My dad said “I’m gonna mow the lawn before it rains. We were invited to Pointe Aux Barques Lighthouse this weekend, and we’re gonna stay up in the Thumb. If I don’t mow now it will four feet tall by the time we get back.”
I began to ask “Why a lighthouse?” I couldn’t climb, obviously, or swim.
The tray scratched the windowsill. It squeaked again, and this time, a small discoloration was left on the paint from the gray plastic tray.
“Son, are you doing that on purpose ?”
I blinked and tapped “Yes.”
My father bent awkwardly, around the nightstand, so that he was face to face with me.
“Holy Crapola!!” he shouted, “Do it again!
I tapped as fast as I could. Maybe enough to type seven words per minute.
Then my father said the funniest thing I ever heard him say.
“Holy Lord above, you’re gonna walk again!”
The laugh tremor rolled all over me. I drooled. But my father was shaking with excitement.
“Sammy, I’m gonna go mow this lawn right quick, ‘fore them clouds open up. Then I’m gonna call that Jackie. Said she knows someone that can help with this. It’ll cost a fortune, probably, but we’ll manage.”
My dad smiled like the Lions had made the playoffs. In the reflection, it looked like he was strutting.
I heard the back door open and close, the shed open and close and the lawnmower startup. He did the same pattern, every time. I could see it like I could see a chessboard.
He would start against the privacy fence to the north and do an M shape so that he could roll the mower right back in the shed. He also fancied that it looked like a block M, for Michigan, to all the planes flying overhead.
My mind wandered back to my chess set, briefly distracted by the mailman delivering the mail. Still, sometimes, there were cards from strangers who had stumbled across my story. Most of them contained checks. My Aunt Sarah told my dad she wrote thank you letters to all of them, even the ones without checks.
The lawnmower shutoff. But I didn’t hear the shed door.

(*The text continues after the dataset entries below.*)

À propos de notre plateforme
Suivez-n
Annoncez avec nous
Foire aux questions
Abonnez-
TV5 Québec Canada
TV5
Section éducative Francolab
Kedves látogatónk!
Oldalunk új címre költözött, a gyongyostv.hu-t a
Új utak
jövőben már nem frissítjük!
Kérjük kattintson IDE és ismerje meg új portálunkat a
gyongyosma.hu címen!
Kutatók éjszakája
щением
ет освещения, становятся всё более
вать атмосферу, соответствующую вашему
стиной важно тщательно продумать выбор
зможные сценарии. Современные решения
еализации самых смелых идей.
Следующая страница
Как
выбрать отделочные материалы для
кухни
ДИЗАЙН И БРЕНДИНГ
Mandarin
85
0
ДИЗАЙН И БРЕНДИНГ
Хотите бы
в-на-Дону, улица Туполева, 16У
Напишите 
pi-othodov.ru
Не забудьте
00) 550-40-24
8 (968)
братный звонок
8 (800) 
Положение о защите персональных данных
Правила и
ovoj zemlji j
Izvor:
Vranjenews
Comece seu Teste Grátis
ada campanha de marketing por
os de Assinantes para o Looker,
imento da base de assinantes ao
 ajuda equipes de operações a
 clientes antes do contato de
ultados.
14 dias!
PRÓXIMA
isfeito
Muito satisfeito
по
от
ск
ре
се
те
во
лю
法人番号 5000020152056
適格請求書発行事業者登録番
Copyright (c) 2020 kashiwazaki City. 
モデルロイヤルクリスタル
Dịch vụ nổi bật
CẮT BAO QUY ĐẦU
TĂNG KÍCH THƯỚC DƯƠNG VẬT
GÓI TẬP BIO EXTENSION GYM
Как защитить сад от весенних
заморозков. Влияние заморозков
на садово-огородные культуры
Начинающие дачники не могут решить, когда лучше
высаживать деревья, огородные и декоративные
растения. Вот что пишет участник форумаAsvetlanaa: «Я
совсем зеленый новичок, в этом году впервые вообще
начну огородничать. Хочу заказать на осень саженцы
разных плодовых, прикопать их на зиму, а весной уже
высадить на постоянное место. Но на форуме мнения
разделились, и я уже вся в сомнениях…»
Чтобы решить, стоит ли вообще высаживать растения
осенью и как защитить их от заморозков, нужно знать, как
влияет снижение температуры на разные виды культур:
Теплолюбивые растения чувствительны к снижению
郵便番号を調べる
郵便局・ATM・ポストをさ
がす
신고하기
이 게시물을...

The next morning I woke when I heard the newspaper hit the porch. It landed with the print upside down to me.
I had gone through every possibility in my mind before I had fallen asleep. The only conclusion I could reach is that my father was dead.
Even if he had abandoned me, which I knew was a ludicrous idea, he would have shut the shed before walking away.
I looked at the situation from every angle, like Mr. Zybrad had taught me. Had I had the ability to walk-had I never been injured-he would have been at work.
Getting struck by lightning will heighten one’s sense of fate. It was my father’s fate.
Was I frightened for myself? No. Eventually, the neighbor would notice that the newspapers were piling up and that the van hadn’t moved. Someone; my aunt, the church, the government, would see that my basic needs were met. I could assign a value to things as all humans do. If I had to, I could play chess in my head using falling leaves as pieces-see that gold one, she’ll be the queen, the simple green ones, the pawns…
I was uncomfortable for reasons I’d rather not discuss, but I wasn’t scared. Surviving a lightning strike will remove nearly all the scared from you.
To be honest, I was happy.
I was sad I would never see my father again.
But I had made him laugh with my pinkie finger, and when he laughed at that simple athletic success of my mind and my finger, I knew that the fourth thing he cared about was me.
***
I love this Jimmy. Really.
This is the best piece I've ever read by you, Jimmy. It's stunning!